Giving up bank licence doesn't end creditor's liability: HC
Surrendering licence by a bank does not end the creditor’s liability, ruled the Bombay high court last week while dismissing a petition filed by a borrower of Commerzbank AG.mumbai Updated: Mar 28, 2011 01:46 IST
Surrendering licence by a bank does not end the creditor’s liability, ruled the Bombay high court last week while dismissing a petition filed by a borrower of Commerzbank AG.
The borrower, Isibars Ltd, a Navi Mumbai-based company, had availed some credit facilities from the German bank. The bank had moved the Debt Recovery Tribunal for recovery of about Rs14.35 crore.
In January 2002, the bank surrendered its banking licence and stopped banking operations in India. Taking advantage of this development, Isibars Ltd had moved an application seeking dismissal of the proceeding pending against it contending Commerzbank AG was no more a bank as defined in the Debts Due to Banks and Financial Institution Act, 1993. The tribunal, however, dismissed the plea in March 2003 after which Isibars Ltd had moved the high court. The high court, too, dismissed the plea stating the litigant can certainly take advantage of a new cause of action.
“No doubt, the court can take into account subsequent events,” the division bench of justice Ranjana Desai and justice RG Ketkar said, adding, “but…that has to be done on equitable considerations with a view to promoting substantial justice.”

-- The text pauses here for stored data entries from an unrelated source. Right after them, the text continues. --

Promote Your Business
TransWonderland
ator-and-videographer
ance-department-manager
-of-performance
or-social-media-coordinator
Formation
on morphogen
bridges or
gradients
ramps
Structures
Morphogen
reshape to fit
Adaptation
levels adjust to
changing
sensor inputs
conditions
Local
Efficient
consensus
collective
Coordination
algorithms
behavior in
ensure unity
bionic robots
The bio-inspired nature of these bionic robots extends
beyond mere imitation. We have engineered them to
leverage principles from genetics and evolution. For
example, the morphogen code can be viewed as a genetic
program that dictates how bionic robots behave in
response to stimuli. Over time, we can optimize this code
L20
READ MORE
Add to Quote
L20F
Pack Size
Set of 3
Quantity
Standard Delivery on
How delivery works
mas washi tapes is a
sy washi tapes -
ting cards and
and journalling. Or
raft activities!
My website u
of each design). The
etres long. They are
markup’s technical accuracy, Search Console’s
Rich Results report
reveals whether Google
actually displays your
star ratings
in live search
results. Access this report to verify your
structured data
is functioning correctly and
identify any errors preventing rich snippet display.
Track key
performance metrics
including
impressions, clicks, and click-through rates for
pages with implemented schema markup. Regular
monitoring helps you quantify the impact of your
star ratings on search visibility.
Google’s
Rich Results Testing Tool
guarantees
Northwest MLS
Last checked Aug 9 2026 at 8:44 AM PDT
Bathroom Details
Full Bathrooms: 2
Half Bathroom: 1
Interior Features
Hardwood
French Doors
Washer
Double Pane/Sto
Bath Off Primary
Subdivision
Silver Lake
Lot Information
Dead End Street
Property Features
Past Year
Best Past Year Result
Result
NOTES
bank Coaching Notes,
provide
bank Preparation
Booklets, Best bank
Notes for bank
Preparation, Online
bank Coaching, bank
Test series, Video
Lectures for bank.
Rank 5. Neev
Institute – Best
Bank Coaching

There is no dispute that when Commerzbank AG filed the original application, the Debt Recovery Tribunal had jurisdiction to entertain it and the bank had substantive right to claim the amount. “It cannot be denied to it (the bank) because it has surrendered its licence during the pendency of the original plea,” the bench said. “Surrender of the licence does not end the company’s liability.”